The paper presents findings from a survey of 1,074 PR and communications content writers and their managers/ employers and from 21 follow-up interviews with the same stakeholders. It will explore the realities of automated authorship and the opportunities and limitations that algorithmic literacy might bring in enhancing smaller stakeholder algorithmic empowerment and expertise. Findings suggest that a) generative text AI is increasingly being used by content writers in ways that challenge speculative forecasts of generative text use and that b) these tools are useful for saving time, idea generation and synthesising existing text, but cannot (yet) be used to replicate or generate authorially convincing tone of voice or brand identity. Such findings suggest that critical algorithmic literacy could be used to create dialogues in workplaces that foreground the problems related to automated authorship - especially in terms of promoting human expertise, challenging algorithmic power and reforming the boundaries of creative subjectivity.



GPT and the Platformization of the Word: The Case of Sudowrite.

Daniel Whelan-Shamy

Queensland University of Technology, Australia

In this extended abstract, I argue that OpenAI ’s Generative Pre-Trained Transformer (GPT) Large Language Models (LLMs) are increasingly being positioned as platforms through the extension of various GPT models into different platforms and applications. My interest is directed at applications that are increasingly playing a part in processes of writing and authorship within creative and cultural industries and is particularly focused on the role of LLMs in the creation of texts and how they are potentially shaping this process. To empirically ground my research and its arguments, I apply the walkthrough method on the writing application Sudowrite. This work has a dedicated interest in responding and contributing to growing scholarly conversations around Artificial Intelligence technologies and various forms of power. An overarching hypothesis of this work is that the enrollment of a profit-driven platform company such as OpenAI in the creative process begets a position of power in that if GPT becomes basic infrastructure for writing and authorship, it will, potentially, embed and naturalise certain ways of doing and organising written communication, creativity, and expression in the interests of corporate power.

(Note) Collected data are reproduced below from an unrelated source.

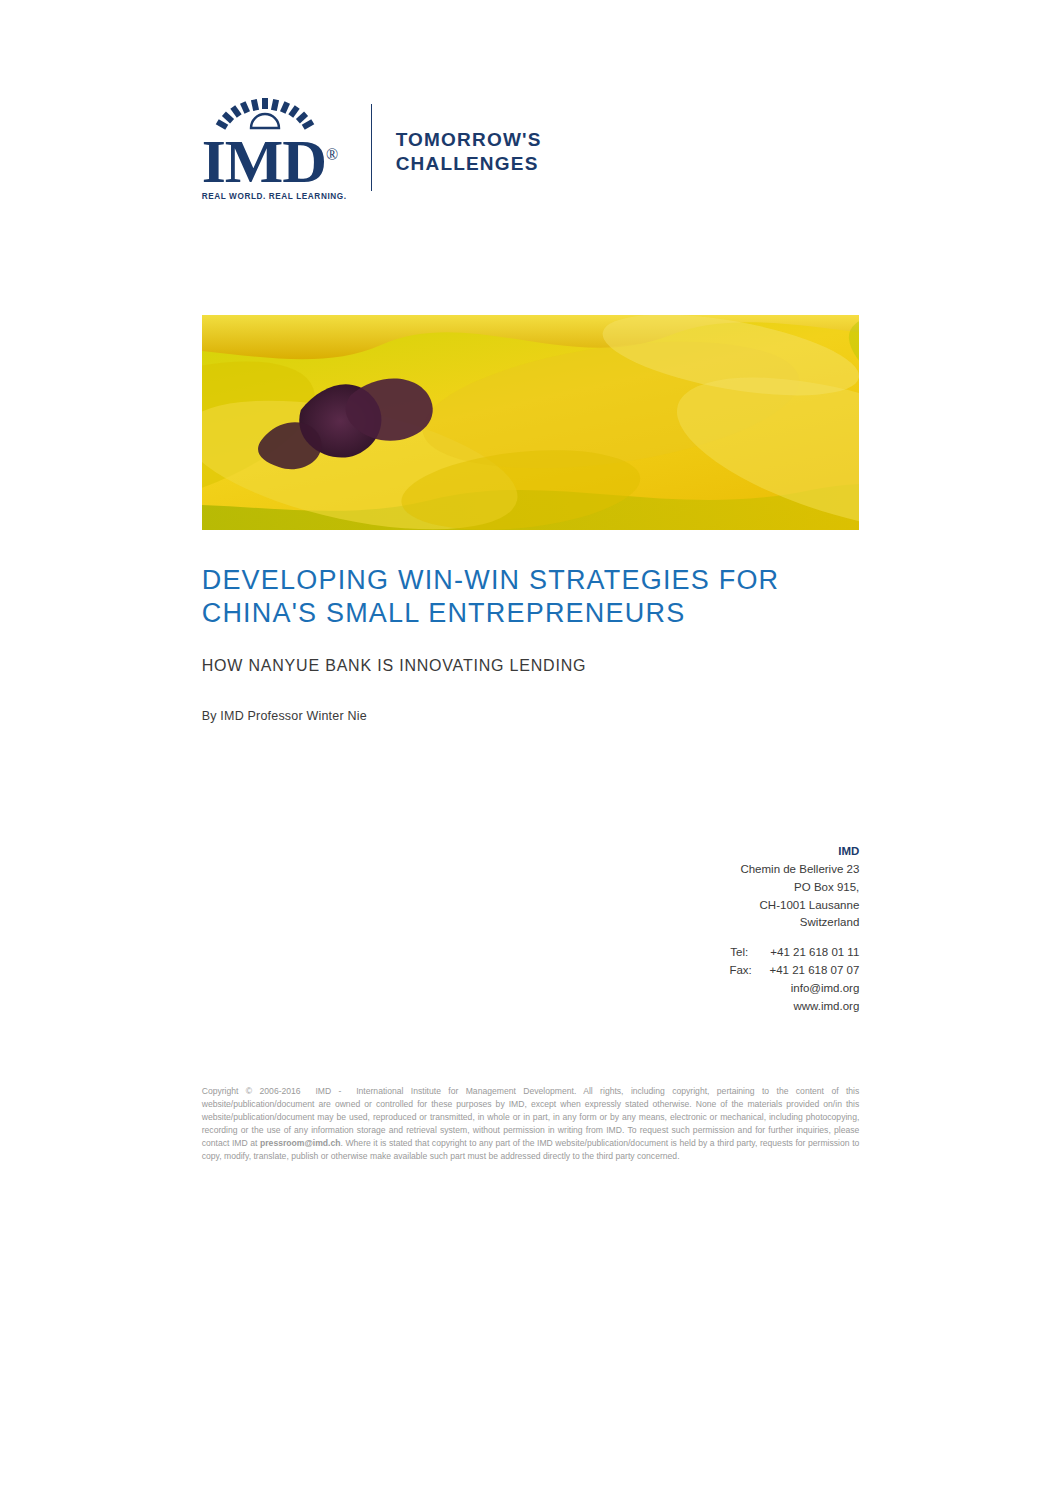IMD®
REAL WORLD. REAL LEARNING.
TOMORROW'S
CHALLENGES
Developing Win-Win Strategies for China's Small Entrepreneurs
How Nanyue Bank is Innovating Lending
By IMD Professor Winter Nie
IMD
Chemin de Bellerive 23
PO Box 915,
CH-1001 Lausanne
Switzerland
Tel:+41 21 618 01 11
Fax:+41 21 618 07 07
info@imd.org
www.imd.org
Copyright © 2006-2016 IMD - International Institute for Management Development. All rights, including copyright, pertaining to the content of this website/publication/document are owned or controlled for these purposes by IMD, except when expressly stated otherwise. None of the materials provided on/in this website/publication/document may be used, reproduced or transmitted, in whole or in part, in any form or by any means, electronic or mechanical, including photocopying, recording or the use of any information storage and retrieval system, without permission in writing from IMD. To request such permission and for further inquiries, please contact IMD at pressroom@imd.ch. Where it is stated that copyright to any part of the IMD website/publication/document is held by a third party, requests for permission to copy, modify, translate, publish or otherwise make available such part must be addressed directly to the third party concerned.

Assessing Occupations Through Artificial Intelligence: A Comparison of Humans and GPT-4

Paweł Gmyrek1, Christoph Lutz2, Gemma Newlands3

1International Labour Organization, Switzerland; 2BI Norwegian Business School, Norway; 3University of Oxford, UK

Large language models (LLMs) such as GPT-4 have raised questions about the changing nature of work. Research has started to investigate how this technology affects labor markets and might replace or augment different types of jobs. Beyond their economic implications in the world of work, there are important sociological questions about how LLMs connect to subjective evaluations of work, such as the prestige and perceived social value of different occupations, and how the widespread use of LLMs perpetuate often biased views on the labor markets reflected in their training datasets. Despite initial research on LLMs’ world model, their inherent biases, attitudes and personalities, we lack evidence on how LLMs themselves evaluate occupations as well as how well they emulate the occupational evaluations of human evaluators. We present a systematic comparison of GPT-4 occupational evaluations with those from an in-depth, high-quality survey in the UK context. Our findings indicate that GPT-4 and human scores are highly correlated across all ISCO-08 major groups for prestige and social value. At the same time, GPT-4 substantially under- or overestimates the occupational prestige and social value of many occupations, particularly emerging occupations as well as stigmatized or contextual ones. In absolute terms, GPT-4 scores are more generous than those of the human respondents. Our analyses show both the potentials and risks of using LLM-generated data for occupational research.